E ancora: “Il collocamento di circa 100 migranti nella stiva in condizioni disumane ed estreme” avrebbero assicurato “il mantenimento delle posizione con la violenza e quindi” gli imputati avrebbero contribuito “a creare la concreta condizione di pericolo dei migranti”. 

“Atto terroristico”

La ricostruzione accusatoria della Corte non convince il collegio difensivo pronto a presentare ricorso per Cassazione. Ma per l’avvocato Francesco Turrisi, difensore di uno libici di cui sarebbe stato chiesto “lo scambio di ostaggi”, per finire di scontare la pena in Libia, “l’innocenza degli imputati, di cui sono convinto, non ha alcuna rilevanza in questa vicenda.

Prendere in ostaggio dei pescatori, onesti lavoratori, non è solo sbagliato ma è un atto terroristico.
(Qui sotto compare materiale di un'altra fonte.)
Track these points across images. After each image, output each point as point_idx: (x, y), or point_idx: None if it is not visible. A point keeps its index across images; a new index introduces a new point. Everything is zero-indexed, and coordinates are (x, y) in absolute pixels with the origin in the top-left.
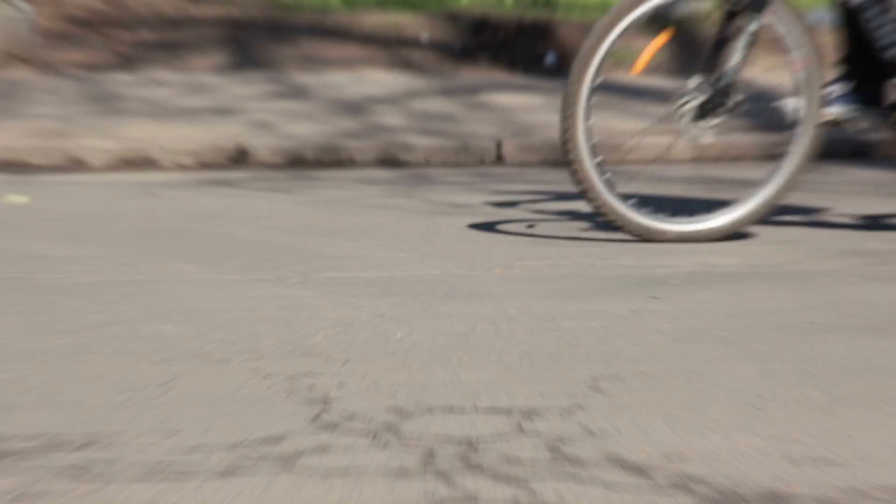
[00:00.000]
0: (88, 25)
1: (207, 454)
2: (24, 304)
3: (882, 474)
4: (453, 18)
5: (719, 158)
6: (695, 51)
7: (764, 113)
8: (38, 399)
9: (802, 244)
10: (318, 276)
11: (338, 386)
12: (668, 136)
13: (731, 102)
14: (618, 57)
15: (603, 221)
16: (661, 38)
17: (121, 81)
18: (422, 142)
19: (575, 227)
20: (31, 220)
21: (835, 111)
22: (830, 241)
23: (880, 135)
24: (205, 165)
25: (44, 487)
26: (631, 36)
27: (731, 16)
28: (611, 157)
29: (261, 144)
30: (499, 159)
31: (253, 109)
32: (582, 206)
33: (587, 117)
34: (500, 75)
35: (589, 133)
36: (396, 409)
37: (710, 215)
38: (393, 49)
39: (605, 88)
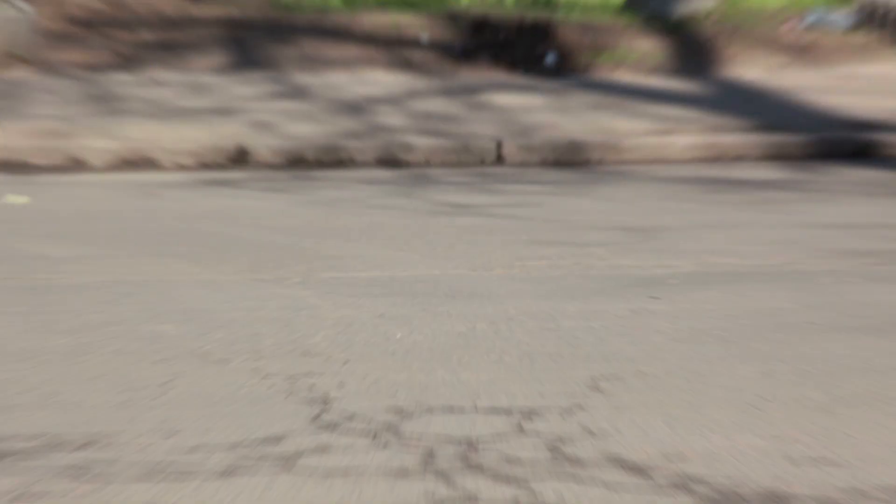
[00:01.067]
0: (88, 25)
1: (207, 454)
2: (24, 304)
3: (882, 474)
4: (453, 18)
5: (719, 158)
6: (694, 50)
7: (764, 112)
8: (38, 399)
9: (802, 244)
10: (318, 276)
11: (338, 386)
12: None
13: None
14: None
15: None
16: None
17: (121, 81)
18: (422, 142)
19: (575, 227)
20: (31, 220)
21: None
22: (830, 241)
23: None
24: (205, 165)
25: (44, 487)
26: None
27: None
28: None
29: (261, 144)
30: (499, 159)
31: (253, 109)
32: (583, 206)
33: None
34: (500, 75)
35: None
36: (396, 409)
37: None
38: (393, 49)
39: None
È una vergogna a cui lo Stato italiano – afferma il penalista a LiveSicilia – deve rispondere con durezza. La condanna per omicidio non è solo ingiusta ma anche insensata, perché le prove dicono altro. In Italia abbiamo tre gradi di giudizio e la Cassazione potrebbe anche sovvertire il verdetto di secondo grado.

Quello che loro chiedono è un atto – ripete l’avvocato Turrisi – terroristico che non ha nulla a che vedere con il fatto se siano innocenti o colpevoli. È stato travalicato ogni limite”.